Ever been tempted to pour some bourbon into your coffee, or a little vodka into your O.J., the morning after an alcohol-fueled night out? Basically, combating your hangover with more alcohol, better known as “hair of the dog”? Why do we call it that? And does it really work?
The full phrase, “the hair of the dog that bit you”, developed back in the dark ages when folks believed that, to heal yourself after being bitten by a rabid dog, you should drink a special potion containing some hair from the rabid dog that bit you. (Spoiler alert: it did not then, nor does it now.)

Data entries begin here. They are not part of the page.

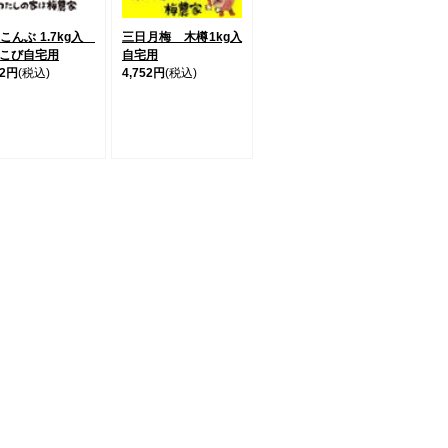
こんぶ 1.7kg入
三日月梅 木樽1kg入
こび自宅用
自宅用
12円
(税込)
4,752円
(税込)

While no one’s quite sure how it ended up as a euphemism for “curing a hangover by drinking more of the alcohol that made you hungover in the first place”, the question we really want to know is: does it work? Sadly, there isn’t a lot of scientific evidence to support the fighting booze with booze theory. The basic principle is that, since symptoms of a hangover come on once your body’s processed the alcohol, you can ward off those symptoms by simply giving your body more alcohol to process. The problem with that, however, is that you can’t keep drinking forever. And when you do eventually stop drinking, and your blood alcohol level returns to zero, that hangover is gonna show back up (and with an even harsher vengeance). “Hair of the dog” can forestall the window of time until you experience a hangover, but it can’t prevent it entirely. And because you’re just adding more booze to your already-shot system, your hangover will most likely be even worse when it eventually does take hold.
The only 100% proven way to cure a hangover…is to not get one in the first place. (Exhibit A: me! The last time I had a hangover was the last time I drank alcohol. And I haven’t missed either the liquor or the lousy hangovers.) But, if the pleasure of the drink is worth the pain of the withdrawal, then Cheers to you, my friend!